I can't access the nested link using Beautifulsoup. My current code is returning an empty list-CodePudding

Using Beautifulsoup I'm writing a script which will download all the images, but my current implementation isn't returning anything.

Link: https://www.f1-fansite.com/f1-wallpaper/wallpaper-photos-monaco-f1-gp/

import requests
from bs4 import BeautifulSoup


r = requests.get('https://www.f1-fansite.com/f1-wallpaper/wallpaper-photos-monaco-f1-gp/')
soup = BeautifulSoup(r.content, 'lxml')


pictureslist = soup.find_all('div', attrs={'id':'gallery-1','class':'gallery galleryid-268780 gallery-columns-3 gallery-size-medium'})

print(pictureslist)

When I run the code it returns an empty list. I've been at it for an hour and I'm not too sure where I'm going wrong?

CodePudding user response：

It's because your request fails with 503 http error code by the server. Many websites will block bots/scripts.

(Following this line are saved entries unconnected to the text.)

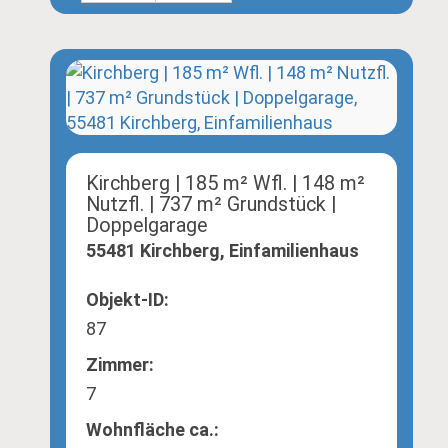
Kirchberg | 185 m² Wfl. | 148 m²
Nutzfl. | 737 m² Grundstück |
Doppelgarage
55481 Kirchberg, Einfamilienhaus
Objekt-ID:
87
Zimmer:
7
Wohnfläche ca.:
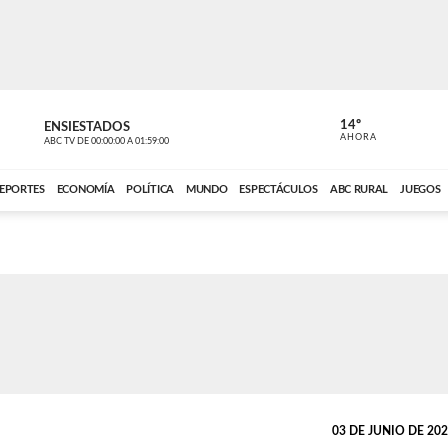
14º
ENSIESTADOS
VOCES DEL
AHORA
ABC TV
DE
00:00:00
A
01:59:00
ABC CARDINAL 
EPORTES
ECONOMÍA
POLÍTICA
MUNDO
ESPECTÁCULOS
ABC RURAL
JUEGOS
03 DE JUNIO DE 2026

Add a header to your request and this particular website will accept it.

import requests
from bs4 import BeautifulSoup

headers = {'user-agent': 'Mozilla/5.0 (Windows NT 10.0; Win64; x64) AppleWebKit/537.36 (KHTML, like Gecko) Chrome/102.0.5005.63 Safari/537.36'}
r = requests.get('https://www.f1-fansite.com/f1-wallpaper/wallpaper-photos-monaco-f1-gp/', headers=headers)
soup = BeautifulSoup(r.content, 'lxml')

pictureslist = soup.find_all('div', attrs={'id': 'gallery-1',
                                           'class': 'gallery galleryid-268780 gallery-columns-3 gallery-size-medium'})

print(pictureslist)

In the future to root cause issues with requests- work your way down. Set a break point after your get request to ensure it is in fact returning the website's data (200 http code). Don't just assume it is returning what you think it is.